O deputado estadual João Beltrão também foi condenado (por comissão de juízes do TJ-AL) a perda do cargo e inelegibilidade por desvio de dinheiro da Assembleia Legislativa. A imunidade parlamentar pode neutralizar a sentença?
Não, a imunidade parlamentar não pode imunizar e nem trazer nenhum efeito para esse tipo de sentença, mas, a exemplo do que ocorre com a ex-prefeita Kátia Born, depende da confirmação por um órgão colegiado para que haja inelegibilidade.

A Lei de Improbidade Administrativa alcança políticos exercentes de mandato popular?
Alcança e o maior exemplo disso é o deputado João Beltrão. Se mais adiante houver uma decisão colegiada, ele ficará inelegível.
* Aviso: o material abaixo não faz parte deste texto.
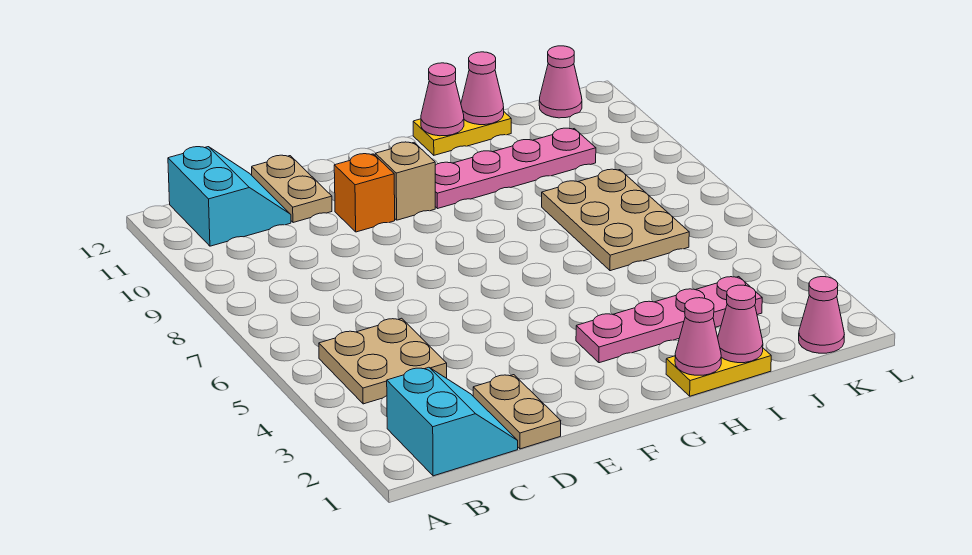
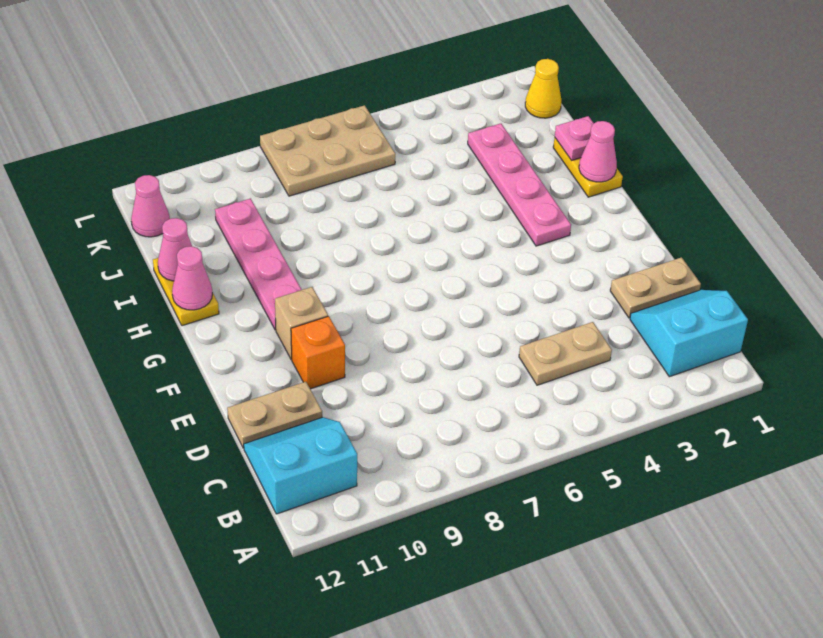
tan plate B4:C5 level 1 -> tan plate C4:C5 level 1
pink cone I1 level 2 -> pink plate I1 level 2
tan plate I6:J8 level 1 -> tan plate K6:L8 level 1
pink cone K1 level 1 -> yellow cone K1 level 1

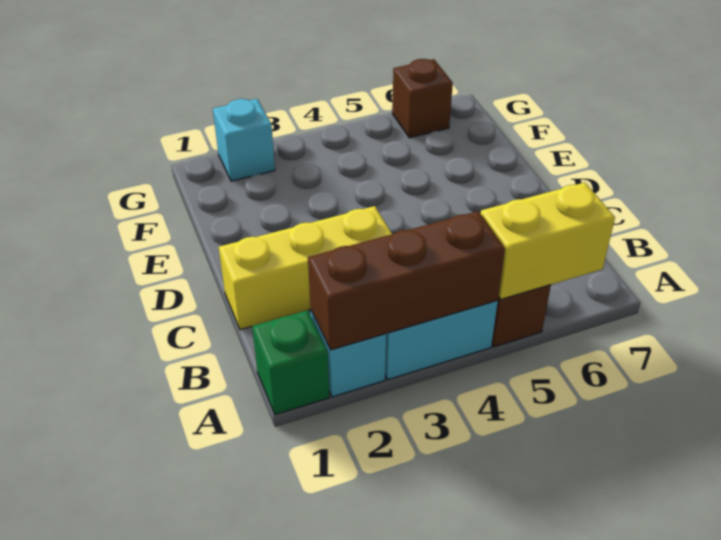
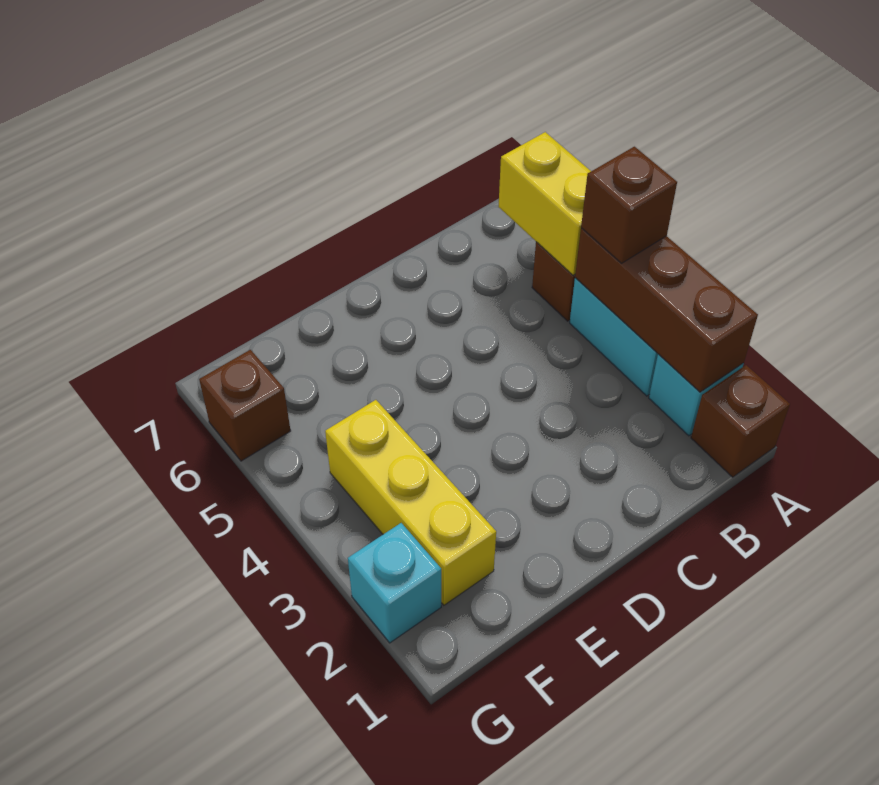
green brick A1 level 1 -> brown brick A1 level 1
none -> brown brick A4 level 3
yellow brick C1:C3 level 1 -> yellow brick F2:F4 level 1

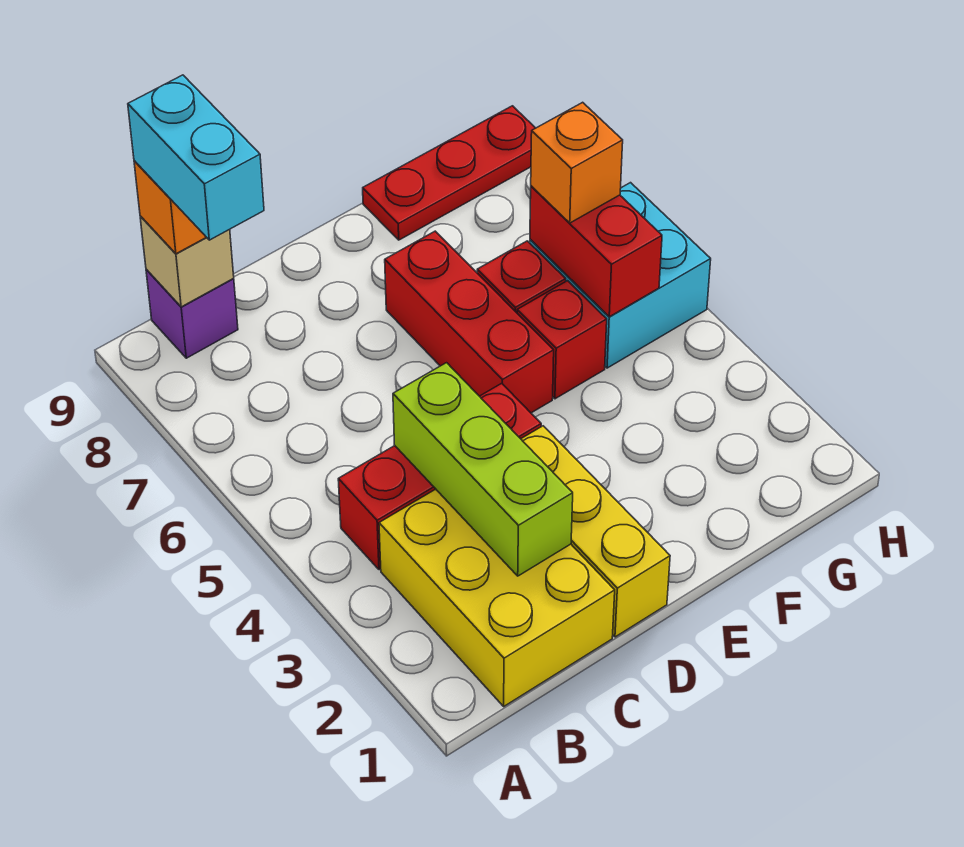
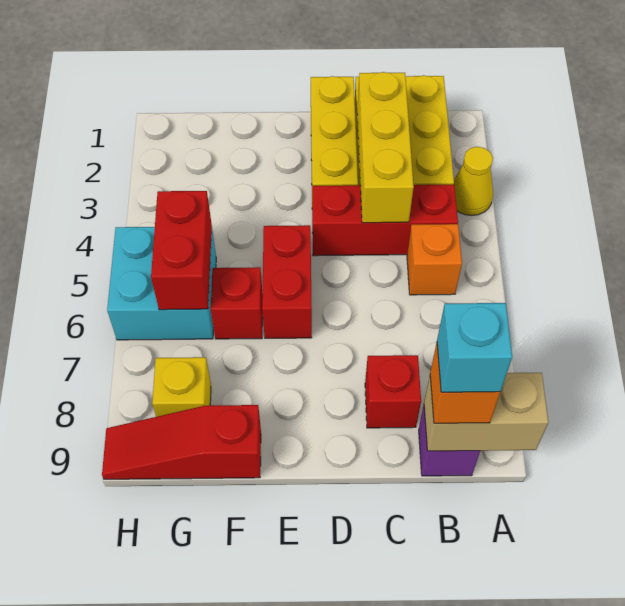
none -> yellow cone A3 level 1
cyan brick B8:B9 level 4 -> cyan brick B9 level 4
tan brick B9 level 2 -> tan brick A9:B9 level 2
lime brick C2:C4 level 2 -> yellow brick C2:C4 level 2
red brick E5:E7 level 1 -> red brick E5:E6 level 1
red brick F5 level 1 -> red brick C8 level 1
red plate F9:H9 level 1 -> red slope F9:H9 level 1 top F
orange brick G6 level 3 -> orange brick B5 level 1
none -> yellow brick G8 level 1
De outra forma: com base na Lei de Improbidade, a Justiça de primeiro grau pode afastar um deputado do exercício do mandato?
No meu entender, não. E eu me oriento pelo consagrado entendimento do Supremo Tribunal Federal de que o mandato popular só quem pode tirar é a população. A justiça pode sim tirar, desde que haja trânsito julgado. O político pode temporariamente ser afastado se demonstrar que está dificultando a coleta de provas ou de algum modo obstruindo ou atrapalhando.

Existe alguma novidade na legislação eleitoral deste ano?
Inúmeras, até porque a lei complementar 135 é uma lei que Supremo considerou constitucional, mas é uma lei ainda não testada, ninguém tratou tipo por tipo como vai se aplicar. E tem algumas situações novas, algumas vanguardistas e outras por si só preocupantes. Por exemplo: a pessoa que foi excluída do seu órgão de classe, um advogado, no âmbito da OAB, pode ser excluído até mesmo por não pagar as anuidades; se ele tiver três punições consecutivas por não pagamento de anuidade, ele é excluído. Ninguém está livre, estou falando de advogado, mas pode ocorrer em qualquer classe. Outra situação, essa na minha ótica por demais vanguardista, e espero que a justiça aplique, que é a situação das fraudes das relações de parentesco. Alguém que terminou se separando para concorrer ou que terminou negando uma união estável: se reconhecido num determinando momento pela justiça e confirmado de que houve a fraude, não fica inelegível apenas a pessoa que é postulante do mandato, mas também aquela que conestou para a prática da fraude. E o maior exemplo disso é São Miguel dos Campos onde a inelegibilidade atinge a ex-prefeita Rosinha de Santos por sua relação com o ex-prefeito Nivaldo Jatobá.